It is in this part that Herschel supposes the layer to be broken up.*
[footnote] *Arago, in the 'Annuaire', 1842, p. 569
The number of telescopic stars in the Milky Way uninterrupted by any nebulae
is estimated at 18 millions. In order, I will not say, to realize the
greatness of this number, but, at any rate, to compare it with something
analogous, I will call attention to the fact that there are not in the whole
heavens more than about 8000 stars between the first and the sixth
magnitudes, visible to the naked eye. The barren astonishment excited by
numbers and dimensions in space, when not considered with reference to
applications engaging the mental and perceptive powers of man, is awakened
in both extremes of the universe, in the celestial bodies as in the minutest
animalcules.*
[footnote] *Sir John Herschel, in a letter from Feldhuysen, dated Jan.

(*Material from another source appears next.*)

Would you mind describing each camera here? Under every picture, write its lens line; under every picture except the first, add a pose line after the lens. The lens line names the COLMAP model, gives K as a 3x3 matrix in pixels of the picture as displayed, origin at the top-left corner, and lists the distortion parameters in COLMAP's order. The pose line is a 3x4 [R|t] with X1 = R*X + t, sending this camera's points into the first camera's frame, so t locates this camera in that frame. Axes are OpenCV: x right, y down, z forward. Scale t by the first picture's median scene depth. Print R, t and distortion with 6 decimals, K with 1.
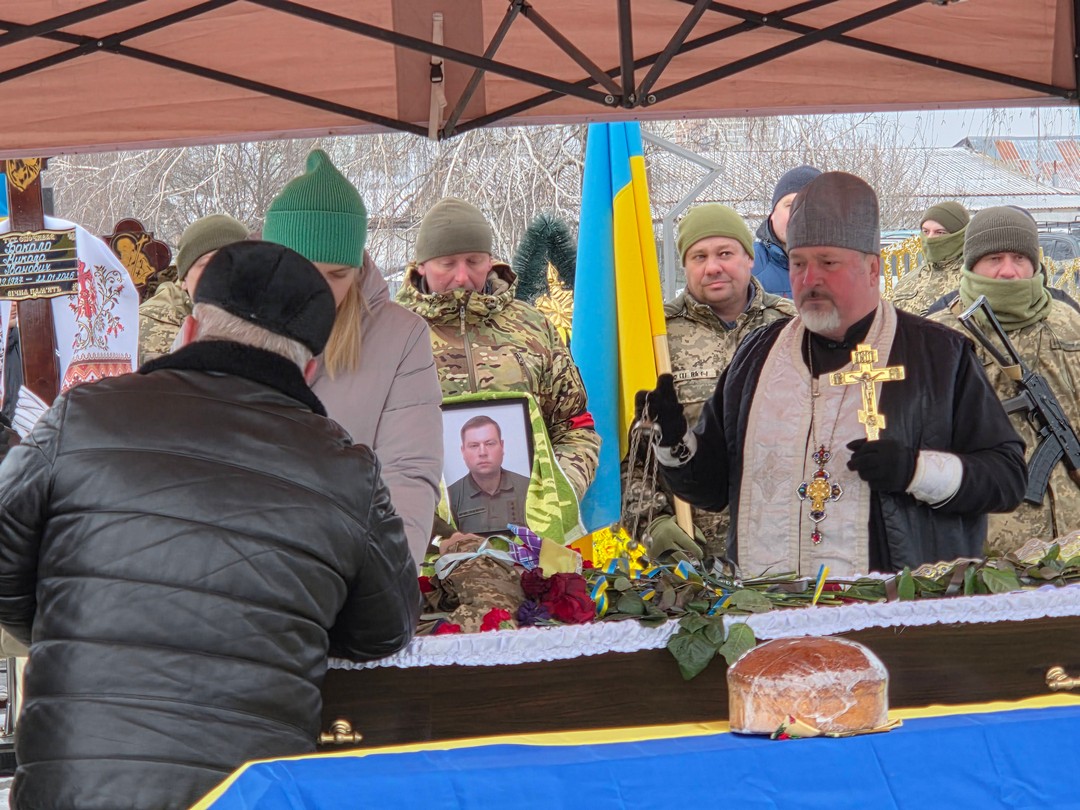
lens RADIAL K [[4521.3, 0, 540.0], [0, 4521.3, 405.0], [0, 0, 1]] dist [-1.338673, 47.315618]
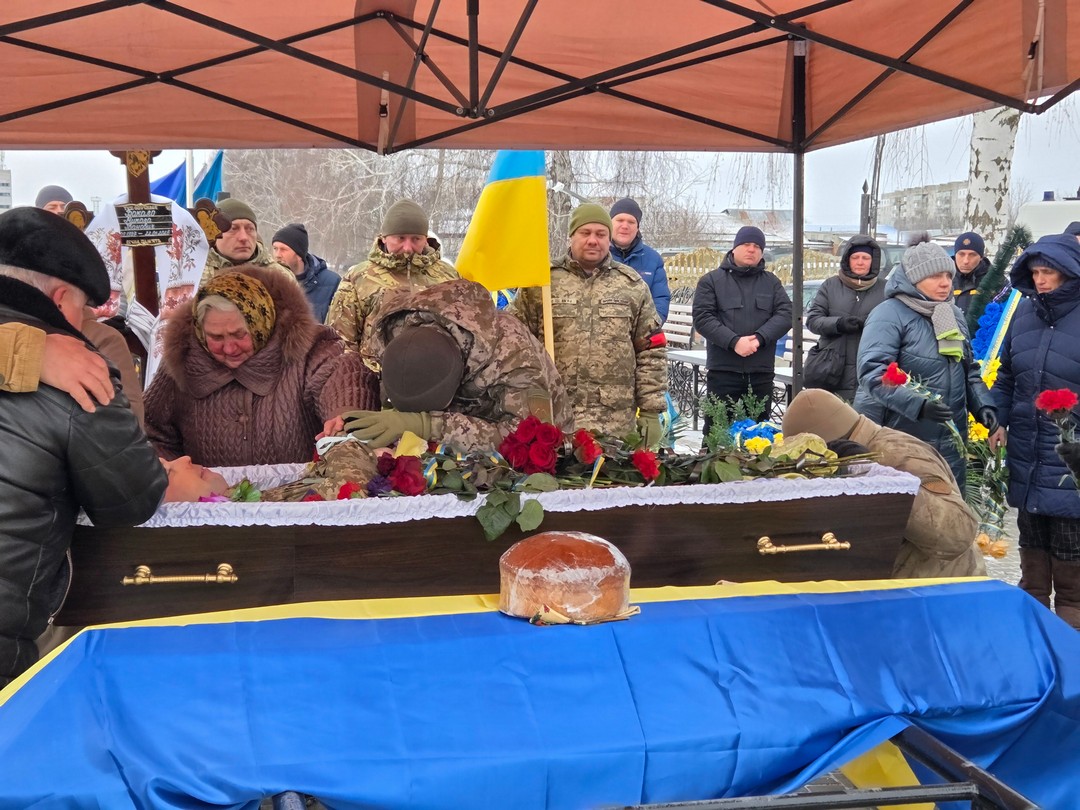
lens RADIAL K [[1419.3, 0, 540.0], [0, 1419.3, 405.0], [0, 0, 1]] dist [0.090546, -0.001227]
pose [[0.998527, 0.045349, -0.029772, 0.057989], [-0.043202, 0.996671, 0.069148, -0.009726], [0.032809, -0.067760, 0.997162, 0.571378]]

13th, 1836. Nicholl, 'Architecture of the Heavens', 1838, p. 22. (See,
also, some separate notices by Sir William Herschel on the starless space
which separates us by a great distance from the Milky Way, in the 'Philos.
Transact.' for 1817, Part ii., p. 328.)
A cubic inch of the polishing slate of Bilin contains, according to
Ehrenberg, 40,000 millions of the silicious shells of Galionellae.